先延ばす人の頭の中がどのように機能しているか
お気に入りブロガーのTim Urbanさんによると、レベルの差をあるものの、我々は全て先延ばす人の考え方を備えているとのことです。最近出た彼のTEDスピーチで、それがどのように機能するかを説明しております。
このスピーチ、今までの中で最も面白く印象的なものの一つです。そして以前のブログ (“健康的な人生における制限“)で紹介したように、彼のブログを長いこと購読しています。なので、多くの人が彼のスピーチを気に入っているようなので、私自身も嬉しく思っています。

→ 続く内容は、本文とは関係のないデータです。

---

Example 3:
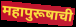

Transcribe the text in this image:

महापुरूषाची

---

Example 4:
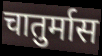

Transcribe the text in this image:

चातुर्मास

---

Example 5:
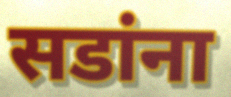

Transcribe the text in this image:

सडांना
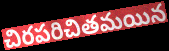
చిరపరిచితమయిన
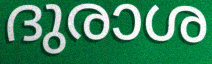
ദുരാശ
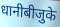
धानीबीजुके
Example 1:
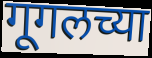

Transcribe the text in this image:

गूगलच्या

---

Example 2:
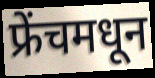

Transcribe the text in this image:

फ्रेंचमधून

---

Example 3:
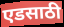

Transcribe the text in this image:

एडसाठी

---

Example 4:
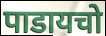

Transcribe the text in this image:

पाडायचो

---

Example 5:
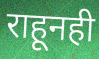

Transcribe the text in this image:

राहूनही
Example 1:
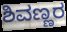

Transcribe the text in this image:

ಶಿವಣ್ಣರ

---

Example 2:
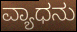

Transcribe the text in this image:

ವ್ಯಾಧನು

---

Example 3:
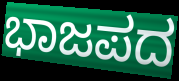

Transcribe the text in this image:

ಭಾಜಪದ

【先延ばす人の頭の中(Inside the mind of a master procrastinator) | Tim Urban】

このスピーチの中で、彼は先延ばす人の頭の中には以下の3キャラクターが存在するといっております:
(1) 何をするべきかわかっており、実行にうつす道理的な決断者;
(2) とにかく楽で楽しいものを望む、快楽主義のお猿さん;
(3) パニックモンスターという、(2)を驚かせて立ち退かせ、(1)をプッシュする存在

彼の主張としては、(3)は締め切りがあるときのみに存在し、多くの重要なケース(健康的な食事、運動、人間関係など)の締め切りが無い場合は存在しないとのことで、プッシュせずにずっと先延ばしにしてしまうことがあるので、気をつけるべきだというところです。

先延ばしが教えてくれること
先延ばしというのは悪者扱い(もちろん多くのケースではそうあることが多い)ですが、いくつか大切なことを教えてくれる可能性があると思っています。その条件としては、自分が先延ばしにしている(した)ことを実感することです(時には先延ばしにしていることにすら気づかないので)。少し掘り探ってみましょう。

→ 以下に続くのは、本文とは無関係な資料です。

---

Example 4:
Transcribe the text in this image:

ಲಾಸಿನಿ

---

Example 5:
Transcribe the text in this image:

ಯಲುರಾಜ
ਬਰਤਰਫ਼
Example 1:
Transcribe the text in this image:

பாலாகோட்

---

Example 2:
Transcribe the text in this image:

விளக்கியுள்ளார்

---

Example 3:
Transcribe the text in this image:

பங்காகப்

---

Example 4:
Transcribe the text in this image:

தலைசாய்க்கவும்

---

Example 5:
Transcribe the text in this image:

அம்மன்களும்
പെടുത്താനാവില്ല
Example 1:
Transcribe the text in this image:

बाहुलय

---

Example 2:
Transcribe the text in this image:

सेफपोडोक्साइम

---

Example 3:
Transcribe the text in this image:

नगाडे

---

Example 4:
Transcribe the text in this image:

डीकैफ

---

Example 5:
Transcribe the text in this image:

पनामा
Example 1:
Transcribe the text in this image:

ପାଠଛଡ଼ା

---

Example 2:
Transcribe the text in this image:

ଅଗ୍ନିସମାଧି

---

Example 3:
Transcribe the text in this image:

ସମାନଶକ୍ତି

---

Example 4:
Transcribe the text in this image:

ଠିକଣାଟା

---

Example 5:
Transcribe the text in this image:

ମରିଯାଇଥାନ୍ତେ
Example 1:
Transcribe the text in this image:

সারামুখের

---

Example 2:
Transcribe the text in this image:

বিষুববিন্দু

1. 後味が悪くなることで、何が大切じゃないかを見極める
我々のほとんど(全てじゃないとしたら)にはやるべきことがあります。それでもYouTubeやFacebookを長時間見たり他の特に大事でもないことをやったりと、後味が悪くなることがあります(少なくとも自分には)。言い換えれば、その後味の悪さが教えてくれるのは、自分にとって大切ではないこと(先ほどまでしていたこと)をやっていたということで、そこから自分に大切なものは何かを考えるきっかけをあたえてくれる可能性があります(もちろんそのように分析する思考のアンテナを立てている必要がありますが)。

2. 時間は限られている
先延ばしにすればするほど、時間の流れを感じることはあります(というのも、楽しい方にいく傾向があるので)。ここから、時間とは限られているものだということに気づく可能性もあります(重複しますが、思考のアンテナを立てる必要があります)。

3. 創造力
先延ばしは、ものによっては必ずしも悪くないものにつながることもあるようです。ニューヨークタイムズ紙のある記事(英語)によれば、先延ばすことで、思考がいろいろなアイデアを模索し、意外性や創造性のある考えを思いつくことがよくあるとのことです。

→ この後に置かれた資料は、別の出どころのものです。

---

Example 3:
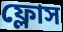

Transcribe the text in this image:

ফ্লোস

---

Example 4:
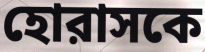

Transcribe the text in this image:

হোরাসকে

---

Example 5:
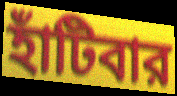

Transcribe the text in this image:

হাঁটিবার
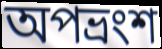
অপভ্ৰংশ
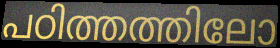
പഠിത്തത്തിലോ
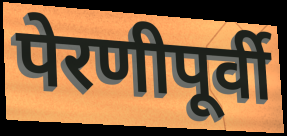
पेरणीपूर्वी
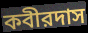
কবীরদাস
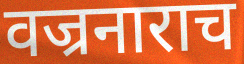
वज्रनाराच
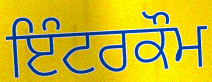
ਇੰਟਰਕੌਮ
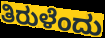
ತಿರುಳೆಂದು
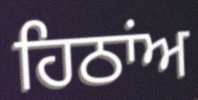
ਹਿਠਾਂਅ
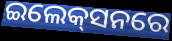
ଇଲେକ୍‍ସନରେ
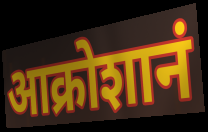
आक्रोशानं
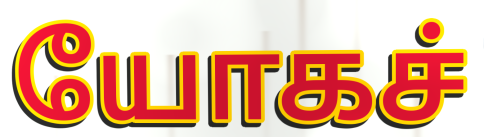
யோகச்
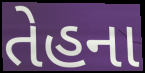
તેહના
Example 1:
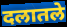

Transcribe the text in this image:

दलातले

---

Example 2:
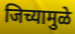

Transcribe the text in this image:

जिच्यामुळे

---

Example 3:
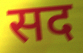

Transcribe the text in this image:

सद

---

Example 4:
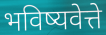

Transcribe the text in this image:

भविष्यवेत्ते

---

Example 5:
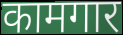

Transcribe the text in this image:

कामगार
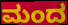
ಮಂದ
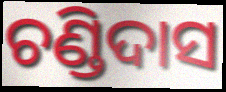
ଚଣ୍ଡିଦାସ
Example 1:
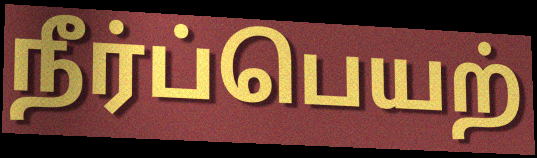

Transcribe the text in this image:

நீர்ப்பெயற்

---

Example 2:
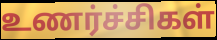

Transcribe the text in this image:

உணர்ச்சிகள்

つまり、上述の通り、我々は皆なんらかの形で先延ばしをすることがありますが、しっかりと思考のアンテナをはっていれば、教訓となることもあるようです。

今回学んだのは:
「時間」ー誰しもに平等に与えられたものーの使い方は、我々にとって何が重要であるか、時間は限られたものであるということ、そしてクリエイティブなアイデアを教えてくれることもある。